Exercise: Please repeat all of the listing exactly.

The data:
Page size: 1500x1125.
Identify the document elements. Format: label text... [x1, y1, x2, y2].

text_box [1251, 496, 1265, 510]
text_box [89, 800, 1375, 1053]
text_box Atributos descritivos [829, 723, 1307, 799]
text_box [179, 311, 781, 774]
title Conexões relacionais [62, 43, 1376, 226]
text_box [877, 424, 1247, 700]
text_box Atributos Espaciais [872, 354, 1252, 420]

Expected output:
Page size: 1500x1125.
Identify the document elements. Format: label text... [x1, y1, x2, y2].

text_box [1251, 496, 1265, 510]
text_box [89, 800, 1375, 1053]
text_box Atributos descritivos [829, 723, 1307, 799]
text_box [179, 311, 781, 774]
title Conexões relacionais [62, 43, 1376, 226]
text_box [877, 424, 1247, 700]
text_box Atributos Espaciais [872, 354, 1252, 420]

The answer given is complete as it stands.